|
The State Bank of the Russian Empire
was founded in 1860 as Russia’s entire banking system was overhauled. It
was established when capitalism was gaining ground in the Russian Empire
and it became the first “great reform,” carried out Emperor Alexander
II. Considerable state interference in the economy, necessitated by the
specific conditions of Russia’s economic development, predetermined the
genesis of the State Bank as an institutional element of the
government’s economic policy.
The State Bank
was a short-term commercial credit bank and, as its statute said, its aim was
“to boost trade turnovers and strengthen the monetary system”. Its functions
were to discount bills of exchange and other government and public interest-bearing
securities and foreign bills, buy and sell gold and silver, receive payment on
bills and other fixed-term monetary documents for the account of trustees,
accept deposits, extend loans and buy government securities for its own
account.
|
The activities of
the State Bank of the Russian Empire may be divided into two periods. During
the first period (from 1860 to 1894) the State Bank was largely an auxiliary
institution of the Finance Ministry. Most of the State Bank resources were
absorbed by direct and indirect financing of the Treasury. It was vested with
the functions pertaining to the Finance Ministry apparatus: conducting the
buy-out transactions and handling all paperwork related to them, propping up
the state mortgage banks, and so on. Until 1887 the State Bank settled the
accounts of pre-reform banks. All settlement operations were conducted at the
State Treasury’s expense, which was debtor to these banks, but since the budget
deficit made it impossible for the Treasury to provide the necessary funds,
until 1872 the State Bank annually used a large part of its commercial profits
for these purposes. Government debt to the State Bank was settled during the
second period of the State Bank’s activities (in 1901). Throughout the entire
pre-revolutionary period the State Bank, being an instrument of the
government’s economic policy, participated in establishing and subsequently
supporting commercial banks (for example, it extended unstatutable loans to
them). Bankrupt banks were subsidised, financed, acquired or taken into
receivership by the State Bank before being sold.
|
In the early
1880s the State Bank began to prepare a monetary reform, which was launched in
1895 and ended in 1898 with the introduction of gold monometallism in Russia.
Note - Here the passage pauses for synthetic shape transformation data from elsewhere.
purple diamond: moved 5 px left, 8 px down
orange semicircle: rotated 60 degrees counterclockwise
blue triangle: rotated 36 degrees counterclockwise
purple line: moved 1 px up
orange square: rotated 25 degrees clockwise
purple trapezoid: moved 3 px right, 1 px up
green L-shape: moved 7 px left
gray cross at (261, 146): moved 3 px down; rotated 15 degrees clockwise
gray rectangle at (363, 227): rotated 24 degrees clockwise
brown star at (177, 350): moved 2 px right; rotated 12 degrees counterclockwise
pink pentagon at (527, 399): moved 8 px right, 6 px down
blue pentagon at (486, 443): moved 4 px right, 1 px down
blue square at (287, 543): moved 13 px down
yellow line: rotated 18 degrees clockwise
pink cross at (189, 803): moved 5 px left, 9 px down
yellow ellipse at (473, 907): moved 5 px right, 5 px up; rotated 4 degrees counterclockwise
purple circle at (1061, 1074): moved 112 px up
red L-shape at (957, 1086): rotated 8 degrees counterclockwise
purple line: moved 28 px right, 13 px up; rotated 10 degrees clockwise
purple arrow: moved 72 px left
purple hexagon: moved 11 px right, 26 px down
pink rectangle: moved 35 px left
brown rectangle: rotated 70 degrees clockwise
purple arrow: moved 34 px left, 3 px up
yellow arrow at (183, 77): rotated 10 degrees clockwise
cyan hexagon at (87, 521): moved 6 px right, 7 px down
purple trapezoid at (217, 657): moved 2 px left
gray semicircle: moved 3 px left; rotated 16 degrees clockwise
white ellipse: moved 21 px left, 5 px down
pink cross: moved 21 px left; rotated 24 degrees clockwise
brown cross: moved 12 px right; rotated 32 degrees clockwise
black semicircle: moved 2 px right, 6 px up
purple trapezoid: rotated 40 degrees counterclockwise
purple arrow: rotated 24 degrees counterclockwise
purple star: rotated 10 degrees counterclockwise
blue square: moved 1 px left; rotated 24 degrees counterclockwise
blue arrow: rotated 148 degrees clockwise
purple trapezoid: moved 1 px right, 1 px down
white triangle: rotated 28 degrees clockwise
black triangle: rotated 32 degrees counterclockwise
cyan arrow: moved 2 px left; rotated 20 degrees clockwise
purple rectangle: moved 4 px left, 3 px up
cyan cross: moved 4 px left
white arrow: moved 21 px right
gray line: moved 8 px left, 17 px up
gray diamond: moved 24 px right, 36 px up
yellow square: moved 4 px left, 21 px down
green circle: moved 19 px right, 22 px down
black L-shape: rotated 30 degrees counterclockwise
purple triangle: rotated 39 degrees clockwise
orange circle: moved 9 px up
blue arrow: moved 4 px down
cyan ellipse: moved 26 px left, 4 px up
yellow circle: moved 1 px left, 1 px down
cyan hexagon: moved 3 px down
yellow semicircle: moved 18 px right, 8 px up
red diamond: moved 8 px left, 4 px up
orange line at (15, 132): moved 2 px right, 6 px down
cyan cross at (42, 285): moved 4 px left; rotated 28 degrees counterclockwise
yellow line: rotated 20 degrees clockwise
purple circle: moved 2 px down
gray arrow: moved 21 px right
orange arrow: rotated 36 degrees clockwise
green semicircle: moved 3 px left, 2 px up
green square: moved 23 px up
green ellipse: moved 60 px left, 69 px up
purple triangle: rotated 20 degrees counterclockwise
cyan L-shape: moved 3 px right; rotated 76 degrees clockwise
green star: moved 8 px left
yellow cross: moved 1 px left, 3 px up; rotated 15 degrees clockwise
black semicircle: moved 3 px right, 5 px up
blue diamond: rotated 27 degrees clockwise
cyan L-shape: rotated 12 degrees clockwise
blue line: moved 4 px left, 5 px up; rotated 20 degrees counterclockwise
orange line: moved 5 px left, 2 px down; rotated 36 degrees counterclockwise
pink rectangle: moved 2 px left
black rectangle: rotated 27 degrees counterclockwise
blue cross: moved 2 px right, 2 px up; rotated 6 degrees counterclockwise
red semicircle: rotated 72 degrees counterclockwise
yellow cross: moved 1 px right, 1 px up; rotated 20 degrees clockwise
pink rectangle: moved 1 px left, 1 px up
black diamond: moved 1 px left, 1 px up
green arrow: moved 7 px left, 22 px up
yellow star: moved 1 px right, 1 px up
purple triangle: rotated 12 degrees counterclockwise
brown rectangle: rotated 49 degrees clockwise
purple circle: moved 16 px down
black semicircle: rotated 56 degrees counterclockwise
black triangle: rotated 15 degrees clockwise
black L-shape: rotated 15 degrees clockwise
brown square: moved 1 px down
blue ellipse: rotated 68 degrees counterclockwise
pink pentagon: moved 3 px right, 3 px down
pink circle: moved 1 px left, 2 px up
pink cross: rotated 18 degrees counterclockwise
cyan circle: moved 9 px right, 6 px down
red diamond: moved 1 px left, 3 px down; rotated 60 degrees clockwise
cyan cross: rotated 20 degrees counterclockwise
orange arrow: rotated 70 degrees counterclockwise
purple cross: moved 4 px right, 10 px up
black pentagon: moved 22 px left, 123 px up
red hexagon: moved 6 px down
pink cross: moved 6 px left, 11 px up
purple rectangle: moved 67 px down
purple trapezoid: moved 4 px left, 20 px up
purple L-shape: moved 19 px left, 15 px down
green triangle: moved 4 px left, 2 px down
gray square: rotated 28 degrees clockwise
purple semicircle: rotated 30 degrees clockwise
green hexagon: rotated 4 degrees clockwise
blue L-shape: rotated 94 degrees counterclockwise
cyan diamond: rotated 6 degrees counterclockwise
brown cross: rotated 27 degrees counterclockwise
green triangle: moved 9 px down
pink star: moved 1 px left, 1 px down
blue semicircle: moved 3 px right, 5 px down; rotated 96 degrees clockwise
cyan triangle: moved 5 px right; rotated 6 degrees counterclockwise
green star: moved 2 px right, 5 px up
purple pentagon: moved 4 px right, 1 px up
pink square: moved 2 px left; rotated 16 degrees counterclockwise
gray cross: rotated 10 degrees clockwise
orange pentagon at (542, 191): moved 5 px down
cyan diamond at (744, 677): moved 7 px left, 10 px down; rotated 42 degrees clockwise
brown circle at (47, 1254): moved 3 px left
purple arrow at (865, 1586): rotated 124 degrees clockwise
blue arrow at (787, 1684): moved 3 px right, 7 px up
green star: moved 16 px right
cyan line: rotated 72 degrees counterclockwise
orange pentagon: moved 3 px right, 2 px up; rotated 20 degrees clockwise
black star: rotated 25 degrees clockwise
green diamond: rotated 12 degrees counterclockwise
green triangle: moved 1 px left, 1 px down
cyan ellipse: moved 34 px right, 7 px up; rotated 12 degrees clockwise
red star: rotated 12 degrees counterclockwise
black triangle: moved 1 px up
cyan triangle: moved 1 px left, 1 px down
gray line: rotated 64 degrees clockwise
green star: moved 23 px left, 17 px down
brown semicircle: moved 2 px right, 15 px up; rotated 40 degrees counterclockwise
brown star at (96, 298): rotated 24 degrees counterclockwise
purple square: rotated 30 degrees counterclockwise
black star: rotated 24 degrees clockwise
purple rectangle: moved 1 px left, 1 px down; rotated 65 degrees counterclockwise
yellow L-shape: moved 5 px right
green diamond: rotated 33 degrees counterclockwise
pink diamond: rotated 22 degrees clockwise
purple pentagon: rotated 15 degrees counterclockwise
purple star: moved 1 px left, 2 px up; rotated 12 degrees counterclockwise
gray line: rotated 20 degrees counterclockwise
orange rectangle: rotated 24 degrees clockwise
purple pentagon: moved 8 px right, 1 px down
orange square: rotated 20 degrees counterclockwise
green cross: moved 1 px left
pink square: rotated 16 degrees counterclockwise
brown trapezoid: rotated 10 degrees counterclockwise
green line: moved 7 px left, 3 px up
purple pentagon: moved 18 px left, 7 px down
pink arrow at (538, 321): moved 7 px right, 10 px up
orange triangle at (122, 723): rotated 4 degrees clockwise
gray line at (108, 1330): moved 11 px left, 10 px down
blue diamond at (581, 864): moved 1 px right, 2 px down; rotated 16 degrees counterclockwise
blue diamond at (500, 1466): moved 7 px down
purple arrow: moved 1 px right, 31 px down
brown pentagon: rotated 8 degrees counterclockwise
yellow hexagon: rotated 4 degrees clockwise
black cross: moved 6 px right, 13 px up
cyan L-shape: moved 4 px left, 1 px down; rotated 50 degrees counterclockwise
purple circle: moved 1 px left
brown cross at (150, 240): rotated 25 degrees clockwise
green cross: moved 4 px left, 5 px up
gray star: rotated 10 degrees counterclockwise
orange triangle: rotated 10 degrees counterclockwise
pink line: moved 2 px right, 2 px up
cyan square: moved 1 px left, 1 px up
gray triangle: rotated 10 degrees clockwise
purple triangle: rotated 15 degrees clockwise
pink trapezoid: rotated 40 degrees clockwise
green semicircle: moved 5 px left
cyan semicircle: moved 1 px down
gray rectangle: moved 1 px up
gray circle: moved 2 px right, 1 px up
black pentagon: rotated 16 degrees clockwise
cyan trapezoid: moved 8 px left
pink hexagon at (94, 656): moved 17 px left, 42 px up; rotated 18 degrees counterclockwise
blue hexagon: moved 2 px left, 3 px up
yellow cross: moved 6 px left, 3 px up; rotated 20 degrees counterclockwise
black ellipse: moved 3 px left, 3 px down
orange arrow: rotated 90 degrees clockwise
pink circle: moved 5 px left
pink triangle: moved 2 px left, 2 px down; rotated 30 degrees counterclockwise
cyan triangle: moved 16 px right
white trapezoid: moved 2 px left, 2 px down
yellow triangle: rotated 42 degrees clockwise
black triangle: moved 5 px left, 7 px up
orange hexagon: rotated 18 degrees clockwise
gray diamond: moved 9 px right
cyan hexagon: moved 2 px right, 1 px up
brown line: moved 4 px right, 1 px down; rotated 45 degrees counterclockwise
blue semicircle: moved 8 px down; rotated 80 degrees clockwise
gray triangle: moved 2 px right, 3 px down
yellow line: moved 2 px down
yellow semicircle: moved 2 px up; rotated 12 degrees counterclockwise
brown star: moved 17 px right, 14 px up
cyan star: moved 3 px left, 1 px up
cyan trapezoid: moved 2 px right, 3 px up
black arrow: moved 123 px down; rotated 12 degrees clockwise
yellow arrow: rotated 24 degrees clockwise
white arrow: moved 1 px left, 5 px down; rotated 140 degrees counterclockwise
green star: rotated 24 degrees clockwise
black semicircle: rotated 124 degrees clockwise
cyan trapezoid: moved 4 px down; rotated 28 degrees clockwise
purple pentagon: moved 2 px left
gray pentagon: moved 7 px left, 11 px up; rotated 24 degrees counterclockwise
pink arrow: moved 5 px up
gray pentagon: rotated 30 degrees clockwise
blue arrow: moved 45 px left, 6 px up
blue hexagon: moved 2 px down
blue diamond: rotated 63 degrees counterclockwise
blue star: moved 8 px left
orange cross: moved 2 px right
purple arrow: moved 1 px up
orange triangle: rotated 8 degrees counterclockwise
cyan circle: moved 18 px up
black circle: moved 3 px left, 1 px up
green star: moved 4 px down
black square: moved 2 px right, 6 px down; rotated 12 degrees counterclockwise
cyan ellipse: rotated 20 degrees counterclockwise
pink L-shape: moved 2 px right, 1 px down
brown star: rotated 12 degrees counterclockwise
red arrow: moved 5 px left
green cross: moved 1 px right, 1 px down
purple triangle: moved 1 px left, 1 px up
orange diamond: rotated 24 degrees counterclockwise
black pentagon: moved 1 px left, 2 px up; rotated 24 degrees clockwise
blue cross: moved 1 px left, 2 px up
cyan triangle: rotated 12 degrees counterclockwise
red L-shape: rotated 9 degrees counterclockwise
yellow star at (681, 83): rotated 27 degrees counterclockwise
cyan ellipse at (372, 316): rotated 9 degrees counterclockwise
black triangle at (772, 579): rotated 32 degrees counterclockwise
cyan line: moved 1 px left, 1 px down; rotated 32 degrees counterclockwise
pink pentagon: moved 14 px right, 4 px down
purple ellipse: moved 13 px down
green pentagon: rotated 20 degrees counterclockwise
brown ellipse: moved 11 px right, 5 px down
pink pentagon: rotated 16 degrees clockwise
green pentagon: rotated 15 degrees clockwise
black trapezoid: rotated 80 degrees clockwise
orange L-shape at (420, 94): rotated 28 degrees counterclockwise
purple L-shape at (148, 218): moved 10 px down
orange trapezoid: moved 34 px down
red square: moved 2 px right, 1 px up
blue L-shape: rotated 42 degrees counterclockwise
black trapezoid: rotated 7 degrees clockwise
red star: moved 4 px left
In the course of the reform the State Bank was granted the right to issue
currency.
The State Bank’s
second period began with the adoption of its new charter in 1894. After the
monetary crisis of 1905-1906 caused by the Russo-Japanese war and revolution,
the State Bank began to be transformed into a banks’ bank. By the beginning of
the First World War the State Bank had become one of the most influential
lending institutions in Europe. It had vast gold reserves, whose ratio never
fell below 93%, except in the crisis year of 1906, and on average exceeded
100%. The State Bank regulated Russia’s money circulation and foreign exchange
settlements and through commercial banks actively participated in crediting
industry and trade.
|
During the First
World War the State Bank mainly financed Russia’s war effort and on the eve of
the October 1917 revolution the lion’s share of its assets was represented by
treasury bills and loans against interest-bearing securities. Its gold reserves
shrank from 1,604 million roubles as of June 16, 1914, to 1,101 million roubles
as of October 8, 1917. The pre-revolutionary history of the State Bank ended on
October 25 (November 7), 1917, when its Soviet history began.